## TASK DIRECTIONS
Reproduce, please, only the lines from the first line below to the line containing "header used for merged mining.", inclusive.
⁂
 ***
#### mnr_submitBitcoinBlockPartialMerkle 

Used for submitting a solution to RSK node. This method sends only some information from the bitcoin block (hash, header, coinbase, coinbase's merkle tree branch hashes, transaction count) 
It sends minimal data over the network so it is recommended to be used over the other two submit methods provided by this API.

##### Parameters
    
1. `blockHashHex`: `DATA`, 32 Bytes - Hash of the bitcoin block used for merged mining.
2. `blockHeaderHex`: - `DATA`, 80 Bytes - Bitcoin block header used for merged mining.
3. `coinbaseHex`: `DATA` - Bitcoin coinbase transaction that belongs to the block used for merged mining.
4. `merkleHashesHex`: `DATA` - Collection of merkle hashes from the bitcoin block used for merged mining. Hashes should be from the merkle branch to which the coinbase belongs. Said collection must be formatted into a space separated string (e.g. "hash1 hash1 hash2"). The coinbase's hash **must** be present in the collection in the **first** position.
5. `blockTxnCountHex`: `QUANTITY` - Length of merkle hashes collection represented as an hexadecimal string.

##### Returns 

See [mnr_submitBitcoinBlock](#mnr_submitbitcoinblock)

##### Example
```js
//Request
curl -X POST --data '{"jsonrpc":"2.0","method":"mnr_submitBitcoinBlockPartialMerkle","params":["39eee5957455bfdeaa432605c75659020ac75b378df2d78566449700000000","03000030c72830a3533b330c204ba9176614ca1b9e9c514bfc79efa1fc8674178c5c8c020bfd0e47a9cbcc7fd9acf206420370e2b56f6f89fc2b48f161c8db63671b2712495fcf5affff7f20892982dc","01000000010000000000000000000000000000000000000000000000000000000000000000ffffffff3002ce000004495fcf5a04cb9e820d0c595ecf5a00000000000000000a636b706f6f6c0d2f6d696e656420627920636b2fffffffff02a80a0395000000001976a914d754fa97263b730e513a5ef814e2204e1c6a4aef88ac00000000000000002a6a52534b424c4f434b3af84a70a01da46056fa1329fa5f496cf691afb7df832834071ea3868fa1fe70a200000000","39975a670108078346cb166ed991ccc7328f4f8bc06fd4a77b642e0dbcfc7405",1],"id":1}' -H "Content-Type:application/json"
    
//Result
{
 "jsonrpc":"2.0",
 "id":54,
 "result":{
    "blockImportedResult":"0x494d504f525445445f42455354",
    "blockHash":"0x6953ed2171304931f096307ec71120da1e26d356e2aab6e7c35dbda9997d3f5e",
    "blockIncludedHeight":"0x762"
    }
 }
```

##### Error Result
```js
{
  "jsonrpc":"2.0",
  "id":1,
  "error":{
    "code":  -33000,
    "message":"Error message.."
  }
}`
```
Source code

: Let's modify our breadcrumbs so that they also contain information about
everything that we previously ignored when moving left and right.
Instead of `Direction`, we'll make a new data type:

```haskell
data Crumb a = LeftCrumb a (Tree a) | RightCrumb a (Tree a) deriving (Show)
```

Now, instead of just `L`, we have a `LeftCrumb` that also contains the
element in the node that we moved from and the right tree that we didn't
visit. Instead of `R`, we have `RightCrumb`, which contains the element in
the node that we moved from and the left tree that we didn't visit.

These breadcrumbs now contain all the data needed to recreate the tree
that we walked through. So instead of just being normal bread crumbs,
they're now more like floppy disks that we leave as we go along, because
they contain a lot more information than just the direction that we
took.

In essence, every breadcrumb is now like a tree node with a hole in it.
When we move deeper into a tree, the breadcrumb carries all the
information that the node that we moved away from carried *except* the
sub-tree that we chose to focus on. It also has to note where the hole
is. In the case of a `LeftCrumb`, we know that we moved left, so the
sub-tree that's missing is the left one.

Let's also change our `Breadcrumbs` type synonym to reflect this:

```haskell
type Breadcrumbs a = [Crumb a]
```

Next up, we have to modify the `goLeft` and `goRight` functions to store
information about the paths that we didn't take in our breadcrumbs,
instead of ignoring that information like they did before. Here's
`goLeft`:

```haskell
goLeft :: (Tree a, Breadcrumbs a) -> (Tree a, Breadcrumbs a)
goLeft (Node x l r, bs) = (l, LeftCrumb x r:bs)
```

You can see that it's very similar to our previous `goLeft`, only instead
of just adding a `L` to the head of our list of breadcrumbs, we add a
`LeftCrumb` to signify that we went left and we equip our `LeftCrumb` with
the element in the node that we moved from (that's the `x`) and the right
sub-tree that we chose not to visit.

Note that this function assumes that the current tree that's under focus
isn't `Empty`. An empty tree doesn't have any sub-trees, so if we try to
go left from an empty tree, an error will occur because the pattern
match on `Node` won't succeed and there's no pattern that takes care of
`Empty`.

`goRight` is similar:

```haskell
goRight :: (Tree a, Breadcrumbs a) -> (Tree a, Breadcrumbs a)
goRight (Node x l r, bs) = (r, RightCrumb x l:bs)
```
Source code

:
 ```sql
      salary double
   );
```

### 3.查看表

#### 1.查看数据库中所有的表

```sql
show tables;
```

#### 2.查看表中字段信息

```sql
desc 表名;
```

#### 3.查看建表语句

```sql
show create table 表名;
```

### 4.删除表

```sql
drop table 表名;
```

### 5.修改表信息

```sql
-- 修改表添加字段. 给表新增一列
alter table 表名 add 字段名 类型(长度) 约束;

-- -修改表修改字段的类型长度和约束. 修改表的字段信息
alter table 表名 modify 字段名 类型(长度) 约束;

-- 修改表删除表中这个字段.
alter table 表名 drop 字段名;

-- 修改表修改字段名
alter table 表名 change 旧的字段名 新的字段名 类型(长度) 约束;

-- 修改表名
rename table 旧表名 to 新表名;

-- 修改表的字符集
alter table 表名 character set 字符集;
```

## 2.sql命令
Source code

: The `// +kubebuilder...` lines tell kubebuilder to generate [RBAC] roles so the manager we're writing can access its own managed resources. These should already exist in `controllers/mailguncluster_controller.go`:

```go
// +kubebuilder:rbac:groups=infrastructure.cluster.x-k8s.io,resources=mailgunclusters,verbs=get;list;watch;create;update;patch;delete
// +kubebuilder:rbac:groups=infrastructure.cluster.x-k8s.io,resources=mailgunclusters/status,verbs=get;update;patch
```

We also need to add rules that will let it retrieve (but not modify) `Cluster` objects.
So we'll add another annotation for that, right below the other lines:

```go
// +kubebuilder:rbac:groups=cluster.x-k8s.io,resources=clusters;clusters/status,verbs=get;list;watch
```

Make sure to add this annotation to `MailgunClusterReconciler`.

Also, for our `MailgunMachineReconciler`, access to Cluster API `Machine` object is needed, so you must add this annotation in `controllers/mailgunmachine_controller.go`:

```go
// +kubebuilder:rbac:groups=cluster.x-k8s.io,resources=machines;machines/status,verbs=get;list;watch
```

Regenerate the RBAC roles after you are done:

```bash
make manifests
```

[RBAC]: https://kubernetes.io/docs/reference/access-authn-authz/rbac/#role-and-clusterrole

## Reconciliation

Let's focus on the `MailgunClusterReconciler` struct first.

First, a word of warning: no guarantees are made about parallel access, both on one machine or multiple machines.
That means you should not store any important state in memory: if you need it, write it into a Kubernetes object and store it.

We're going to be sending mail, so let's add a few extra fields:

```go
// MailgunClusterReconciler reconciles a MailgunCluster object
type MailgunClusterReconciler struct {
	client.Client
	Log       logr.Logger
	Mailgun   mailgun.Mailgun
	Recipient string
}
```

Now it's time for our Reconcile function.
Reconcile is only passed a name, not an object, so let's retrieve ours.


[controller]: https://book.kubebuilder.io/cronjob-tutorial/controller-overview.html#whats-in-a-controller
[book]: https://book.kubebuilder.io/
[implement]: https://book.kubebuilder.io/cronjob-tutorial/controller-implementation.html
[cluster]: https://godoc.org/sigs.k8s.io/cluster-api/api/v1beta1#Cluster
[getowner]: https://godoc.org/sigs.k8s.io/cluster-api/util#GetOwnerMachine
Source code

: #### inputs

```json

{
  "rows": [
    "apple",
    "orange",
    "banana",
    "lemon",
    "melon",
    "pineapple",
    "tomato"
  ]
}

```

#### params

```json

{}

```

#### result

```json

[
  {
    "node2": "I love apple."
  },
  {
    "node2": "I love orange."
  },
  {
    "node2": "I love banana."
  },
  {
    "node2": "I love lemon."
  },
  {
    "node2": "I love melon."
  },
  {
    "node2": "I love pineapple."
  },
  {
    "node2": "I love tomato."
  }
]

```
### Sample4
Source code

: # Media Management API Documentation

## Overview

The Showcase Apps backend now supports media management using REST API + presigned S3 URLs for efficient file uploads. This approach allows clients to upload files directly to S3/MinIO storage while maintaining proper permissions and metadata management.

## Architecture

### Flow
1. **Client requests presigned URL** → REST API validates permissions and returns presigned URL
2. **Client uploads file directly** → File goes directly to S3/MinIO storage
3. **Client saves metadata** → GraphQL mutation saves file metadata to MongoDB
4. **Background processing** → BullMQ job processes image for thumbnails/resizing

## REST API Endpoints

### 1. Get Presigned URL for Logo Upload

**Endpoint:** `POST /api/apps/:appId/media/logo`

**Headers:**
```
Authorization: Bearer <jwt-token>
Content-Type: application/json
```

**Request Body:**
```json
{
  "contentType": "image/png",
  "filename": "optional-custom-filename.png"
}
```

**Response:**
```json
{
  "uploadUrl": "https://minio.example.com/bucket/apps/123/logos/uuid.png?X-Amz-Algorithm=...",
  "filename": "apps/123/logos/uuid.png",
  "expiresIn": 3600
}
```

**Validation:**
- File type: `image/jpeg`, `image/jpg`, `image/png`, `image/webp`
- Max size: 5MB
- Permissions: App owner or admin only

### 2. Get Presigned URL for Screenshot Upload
⁂
## TASK ANSWER
 ***
#### mnr_submitBitcoinBlockPartialMerkle 

Used for submitting a solution to RSK node. This method sends only some information from the bitcoin block (hash, header, coinbase, coinbase's merkle tree branch hashes, transaction count) 
It sends minimal data over the network so it is recommended to be used over the other two submit methods provided by this API.

##### Parameters
    
1. `blockHashHex`: `DATA`, 32 Bytes - Hash of the bitcoin block used for merged mining.
2. `blockHeaderHex`: - `DATA`, 80 Bytes - Bitcoin block header used for merged mining.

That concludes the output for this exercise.